I gesti di Mahito di riconoscere Natsuko come madre prima e di rinunciare a costruire la propria torre poi, sono perciò una presa di coscienza della vita stessa. Non c’è rimedio alla morte, se non l’amore, inoltre anche rinchiudendosi in un mondo ideale il male può fare capolino. Tornare alla realtà per costruire un futuro diventa così un atto di coraggio e speranza. A questo proposito Miyazaki sceglie di concludere la storia con il ritorno di Mahito e la sua famiglia in una Tokyo post-bellica sicuramente dilaniata ma desiderosa di tornare vivere.
Persistenza della memoria
Non c’è futuro senza memoria e a questo proposito il ruolo di Himi è cruciale nel film. Incarnazione giovanile di Hisako, madre di Mahito, che visitò il non luogo dei vivi e dei morti da ragazzina, Himi custodisce sia la memoria del passato e del futuro. Tornando nel suo tempo per diventare la madre del protagonista e accettando il presagio di morte che dice di non temere, Himi rappresenta quella ciclicità che è propria del fuoco stesso. Elemento di vita e morte, che marchia e purifica e che, guardacaso, Miyazaki sceglie per definire l’identità di un personaggio chiave nella narrazione.

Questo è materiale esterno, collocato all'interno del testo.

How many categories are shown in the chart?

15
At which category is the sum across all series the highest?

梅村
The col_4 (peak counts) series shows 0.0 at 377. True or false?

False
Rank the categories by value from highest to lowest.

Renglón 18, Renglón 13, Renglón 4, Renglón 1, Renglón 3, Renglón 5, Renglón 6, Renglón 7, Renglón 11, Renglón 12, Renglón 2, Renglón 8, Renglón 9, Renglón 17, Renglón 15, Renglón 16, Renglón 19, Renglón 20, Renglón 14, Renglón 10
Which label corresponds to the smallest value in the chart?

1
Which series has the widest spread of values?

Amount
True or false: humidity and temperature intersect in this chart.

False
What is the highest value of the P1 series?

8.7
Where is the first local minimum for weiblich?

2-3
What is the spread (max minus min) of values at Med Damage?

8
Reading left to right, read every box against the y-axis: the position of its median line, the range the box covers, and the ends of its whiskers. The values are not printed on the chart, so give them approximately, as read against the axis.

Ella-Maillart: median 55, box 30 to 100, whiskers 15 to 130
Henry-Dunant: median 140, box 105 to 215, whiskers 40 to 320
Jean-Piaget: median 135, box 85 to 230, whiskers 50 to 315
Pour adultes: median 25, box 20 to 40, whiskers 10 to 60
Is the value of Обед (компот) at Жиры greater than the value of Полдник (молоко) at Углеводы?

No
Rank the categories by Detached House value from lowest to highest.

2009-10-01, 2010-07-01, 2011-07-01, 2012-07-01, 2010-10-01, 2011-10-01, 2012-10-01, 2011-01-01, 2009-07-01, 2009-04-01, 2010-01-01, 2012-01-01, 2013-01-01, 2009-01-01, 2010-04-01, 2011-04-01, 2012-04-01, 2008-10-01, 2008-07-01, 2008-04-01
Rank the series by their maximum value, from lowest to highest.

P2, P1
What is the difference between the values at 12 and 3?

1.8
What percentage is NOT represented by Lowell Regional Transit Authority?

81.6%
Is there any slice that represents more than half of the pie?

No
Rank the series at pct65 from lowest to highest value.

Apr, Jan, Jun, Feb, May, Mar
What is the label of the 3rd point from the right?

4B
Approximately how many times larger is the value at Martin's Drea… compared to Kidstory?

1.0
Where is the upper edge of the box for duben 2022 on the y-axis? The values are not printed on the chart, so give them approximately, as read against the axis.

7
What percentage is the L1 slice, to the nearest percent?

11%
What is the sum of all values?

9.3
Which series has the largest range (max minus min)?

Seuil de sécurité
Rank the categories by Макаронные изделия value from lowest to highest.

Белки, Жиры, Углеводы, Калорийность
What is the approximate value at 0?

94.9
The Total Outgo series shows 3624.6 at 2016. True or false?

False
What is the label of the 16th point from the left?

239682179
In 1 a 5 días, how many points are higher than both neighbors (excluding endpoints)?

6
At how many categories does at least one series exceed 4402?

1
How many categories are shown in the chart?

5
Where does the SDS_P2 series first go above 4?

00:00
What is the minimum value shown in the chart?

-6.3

È proprio l’incontro con la futura madre che apre gli occhi a Mahito sulla necessità di guardare al futuro senza dimenticare un passato che a volte può fare male, per parafrase un altro grande film d’animazione che parlava di cicli di vita e morte. Del resto non smetteremo mai di domandarci se l’essenza di chi abbiamo amato resti in qualche forma da qualche parte o come dobbiamo vivere la nostra vita; Miyazaki ci ricorda che le cicatrici personali, o quelle di un popolo, prima o poi smettono di sanguinare ma la loro memoria è necessaria per costruire le basi del nostro futuro.